*EXERCISE INSTRUCTIONS*. The task calls for the line containing "click(705, 485)" and all later lines, through the end of the entries below, to be set down exactly and without pictures.

[Stored data entries]

*****

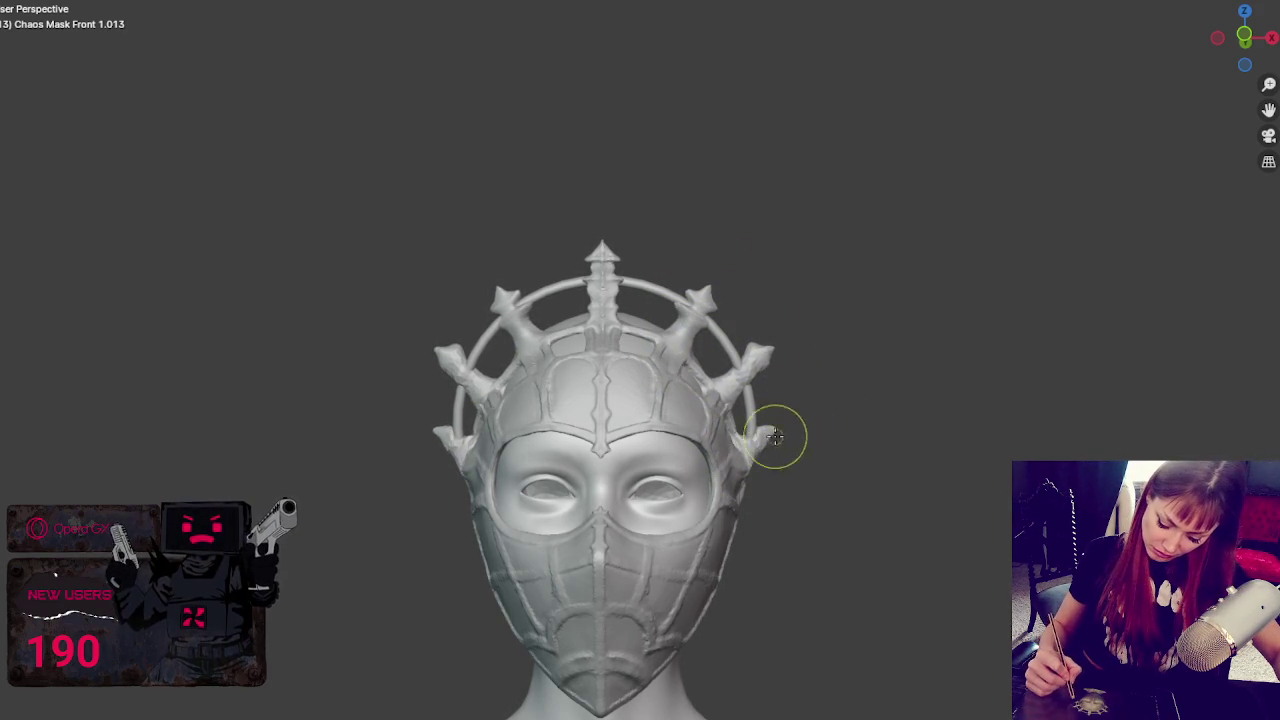
key(f)
drag(760, 445, 766, 491)
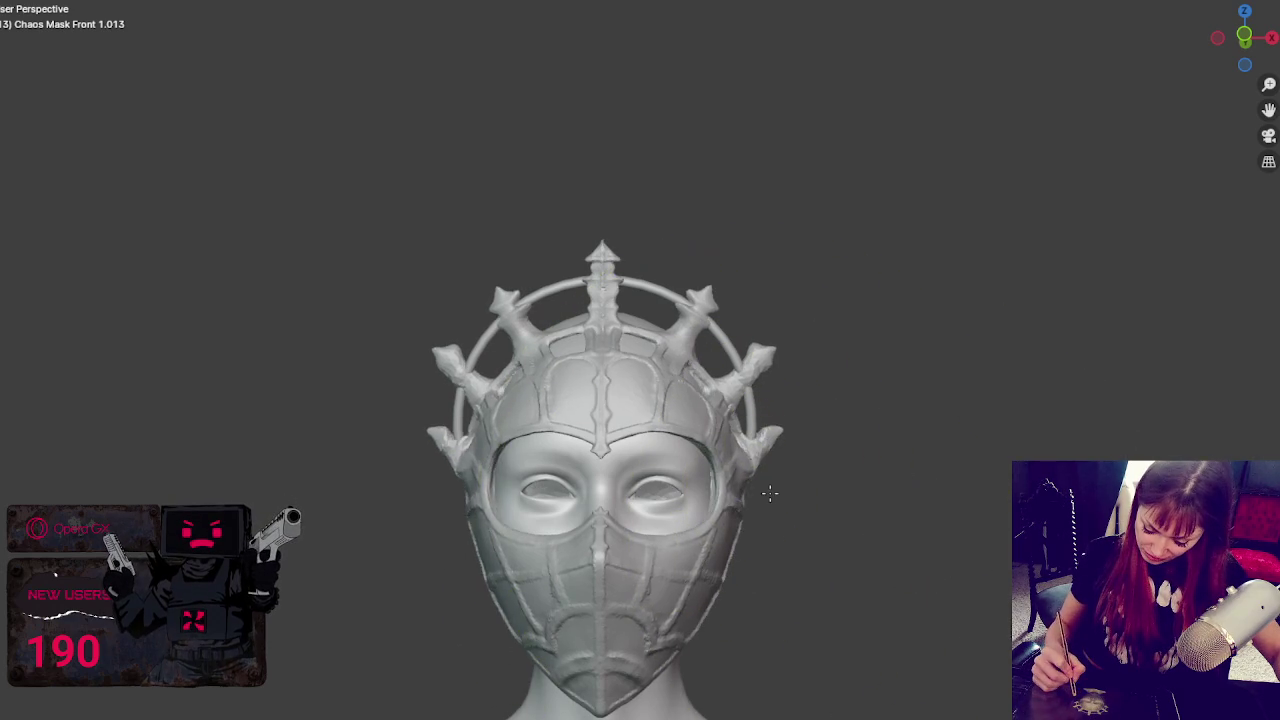
key(f)
click(705, 485)
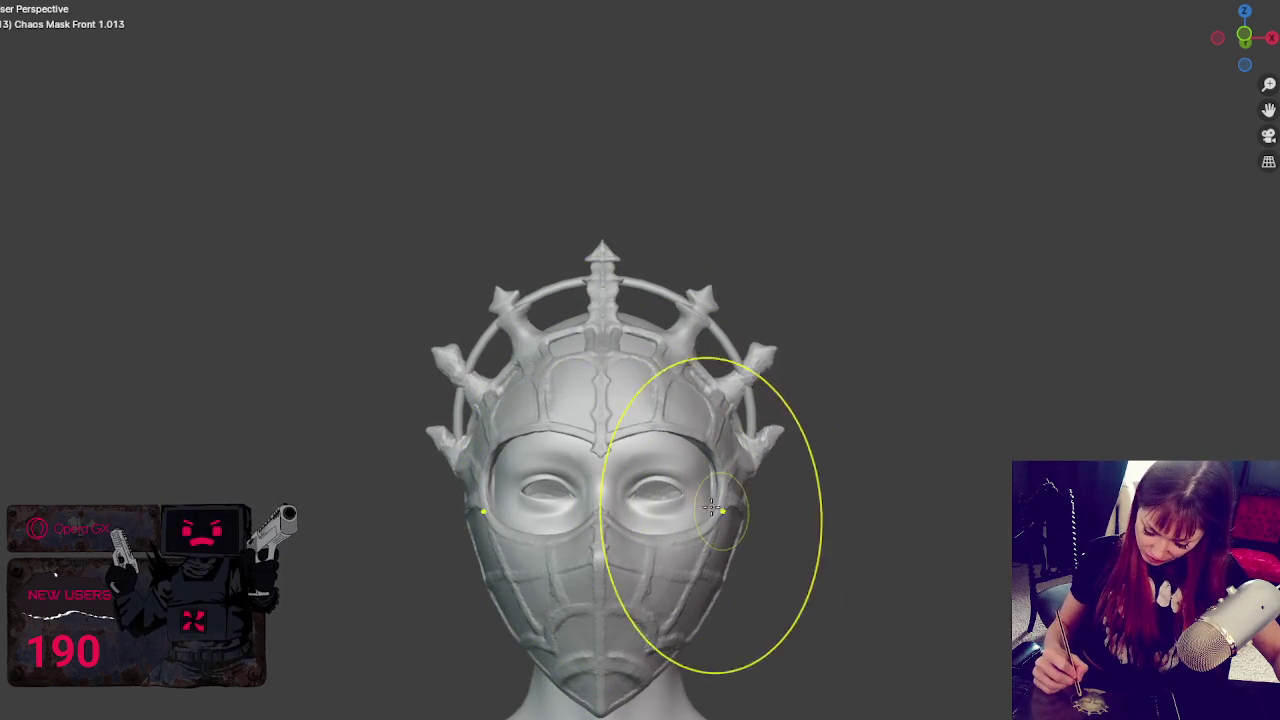
- Rework the brow, right cheek and mask edge, and add bumps and creases to the chin
drag(692, 455, 678, 450)
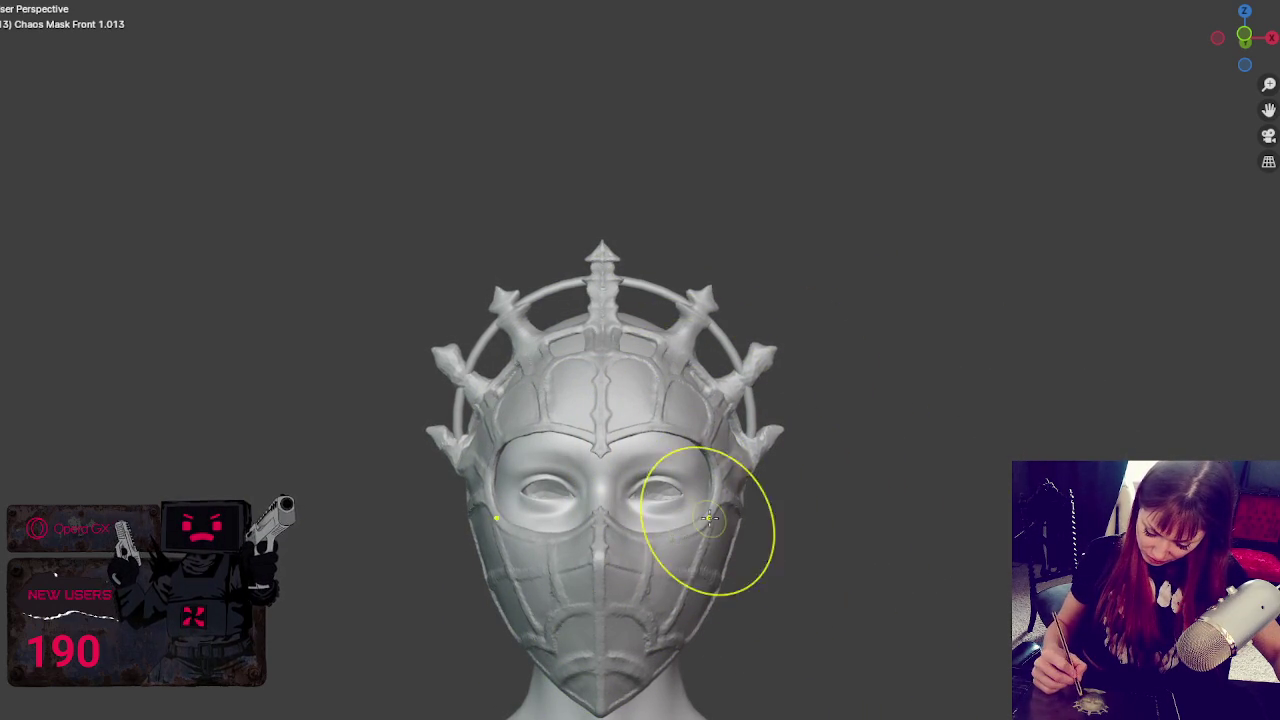
drag(671, 543, 614, 528)
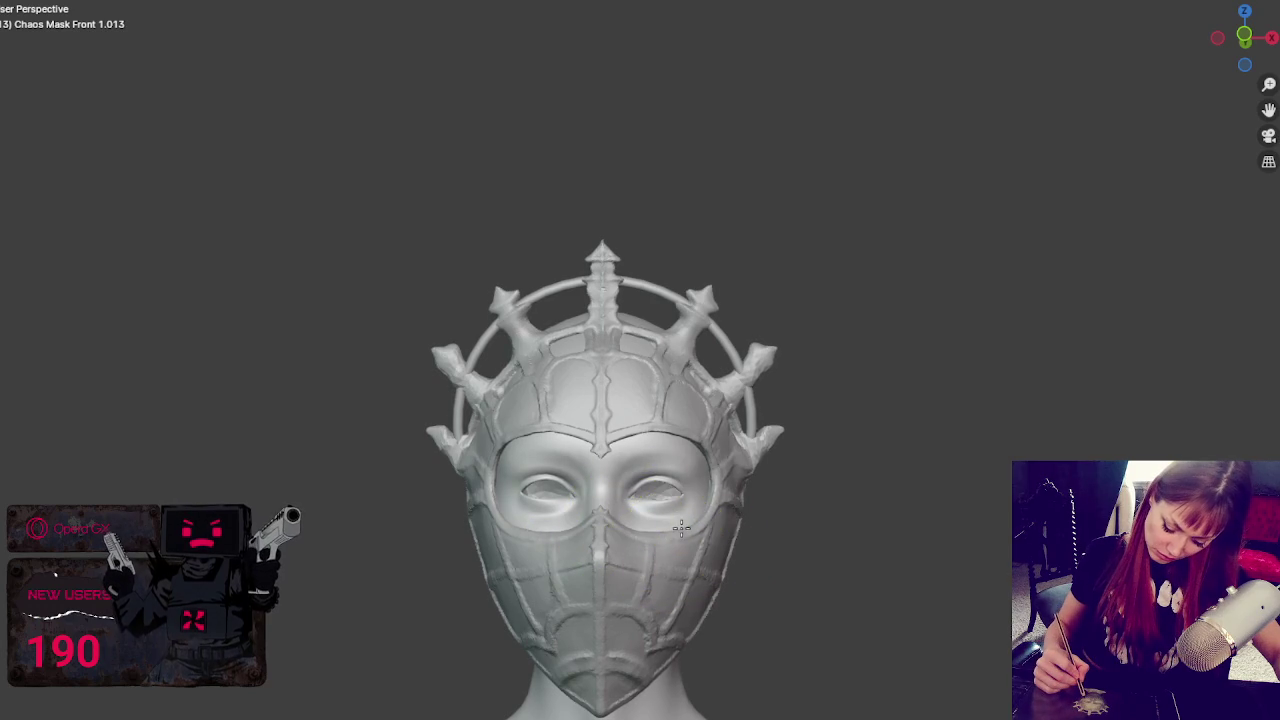
drag(702, 508, 682, 537)
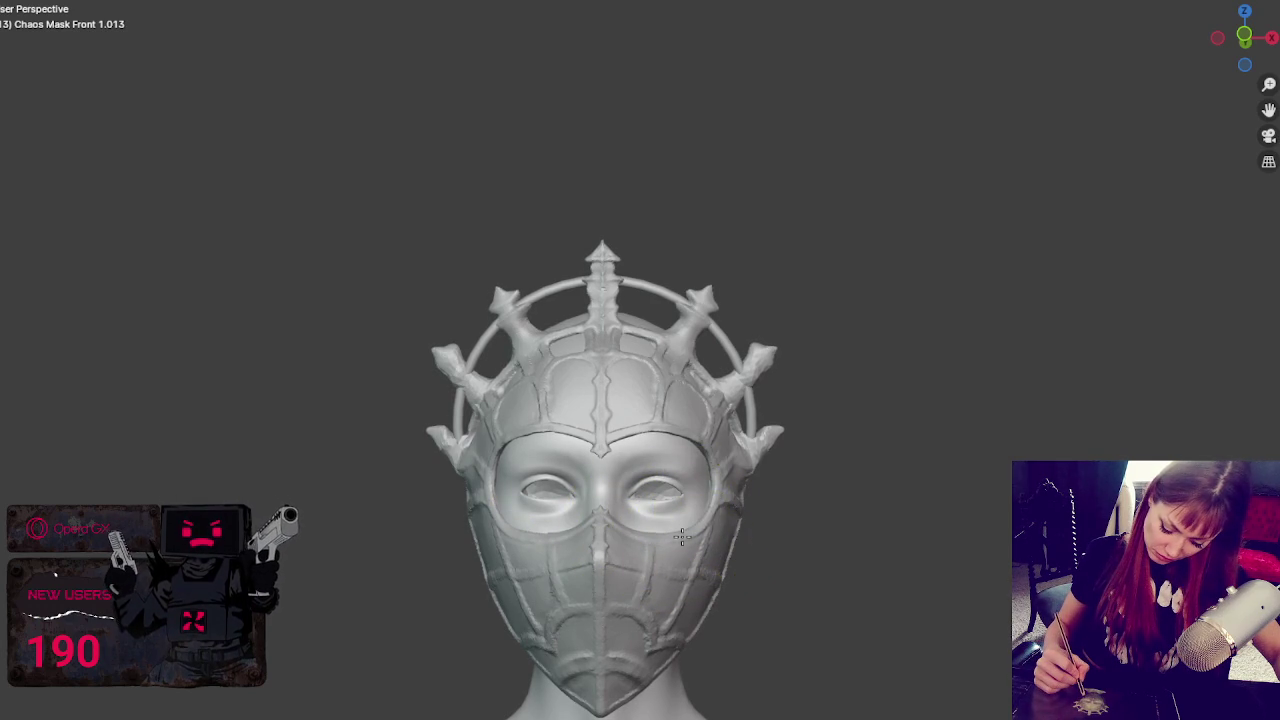
mouse_move(737, 495)
mouse_down()
mouse_move(735, 515)
mouse_move(733, 493)
mouse_up()
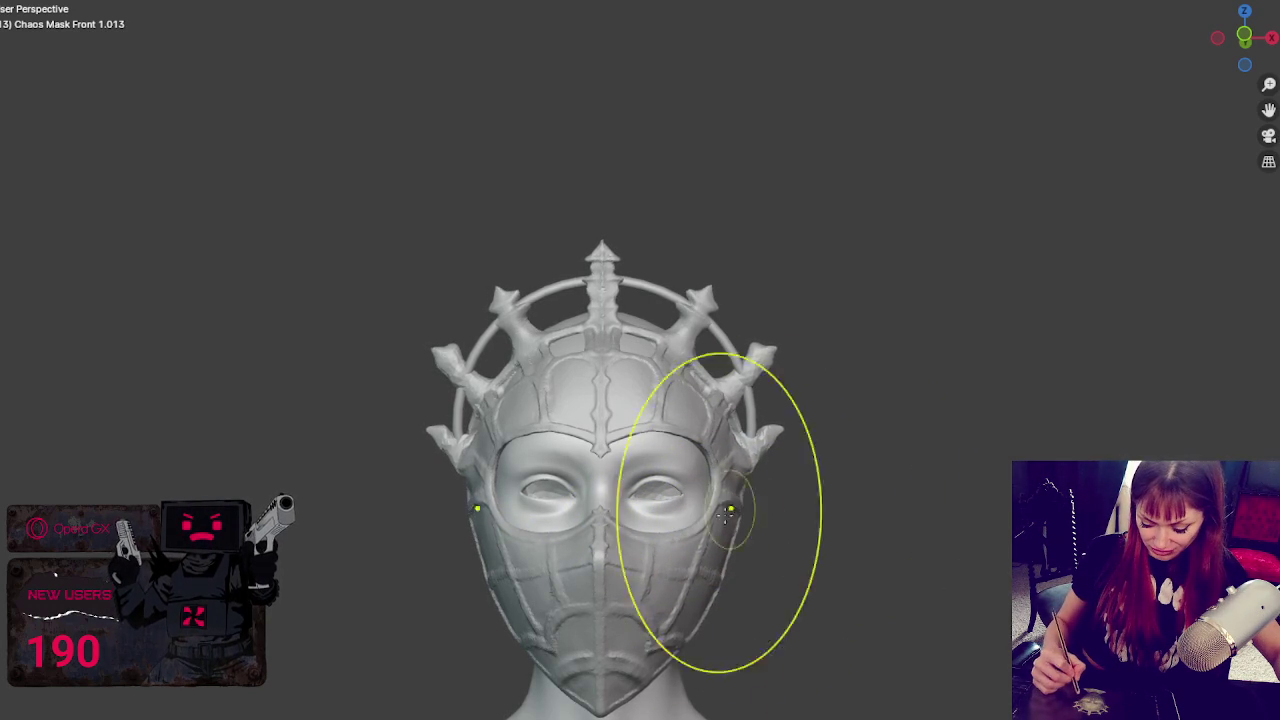
mouse_move(600, 665)
mouse_down()
mouse_move(678, 574)
mouse_move(674, 617)
mouse_up()
scroll(673, 629, down, 5)
- Resculpt the mask around both eyes and cheeks
mouse_move(673, 629)
middle_down()
mouse_move(760, 484)
mouse_move(660, 490)
middle_up()
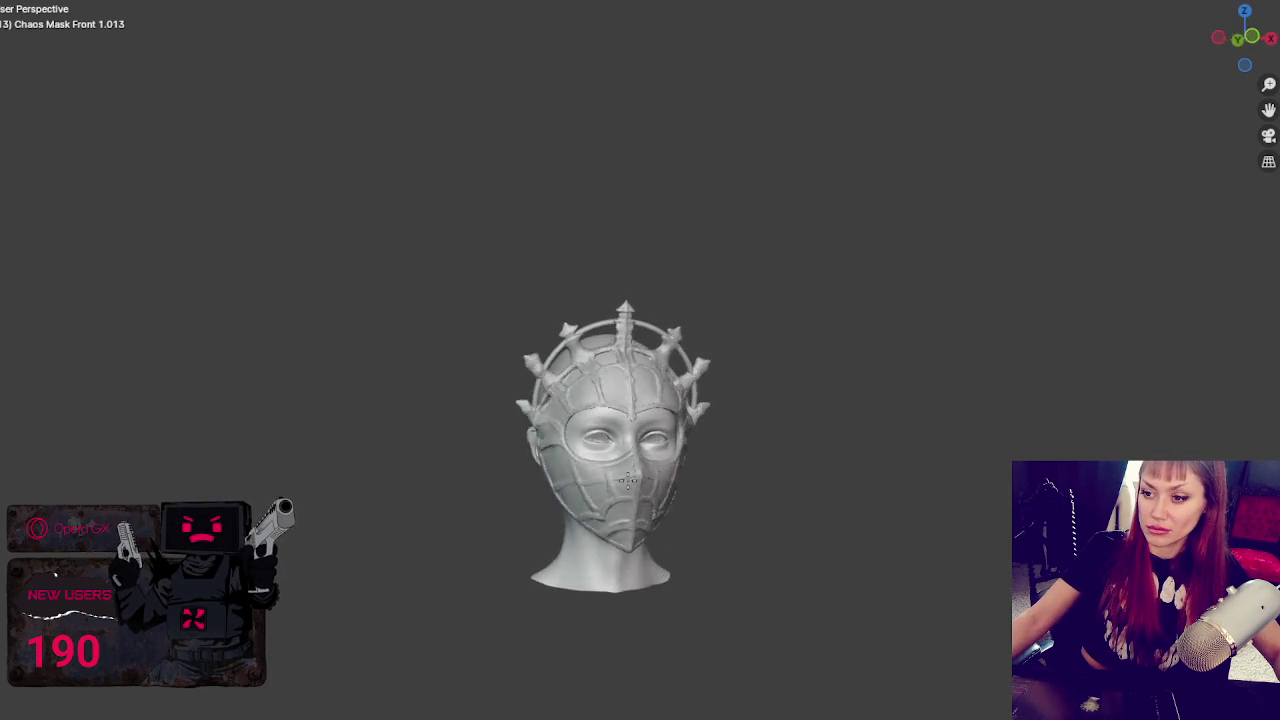
drag(660, 490, 562, 435)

*****

*TASK ANSWER*.
click(705, 485)
- Rework the brow, right cheek and mask edge, and add bumps and creases to the chin
drag(692, 455, 678, 450)
drag(671, 543, 614, 528)
drag(702, 508, 682, 537)
mouse_move(737, 495)
mouse_down()
mouse_move(735, 515)
mouse_move(733, 493)
mouse_up()
mouse_move(600, 665)
mouse_down()
mouse_move(678, 574)
mouse_move(674, 617)
mouse_up()
scroll(673, 629, down, 5)
- Resculpt the mask around both eyes and cheeks
mouse_move(673, 629)
middle_down()
mouse_move(760, 484)
mouse_move(660, 490)
middle_up()
drag(660, 490, 562, 435)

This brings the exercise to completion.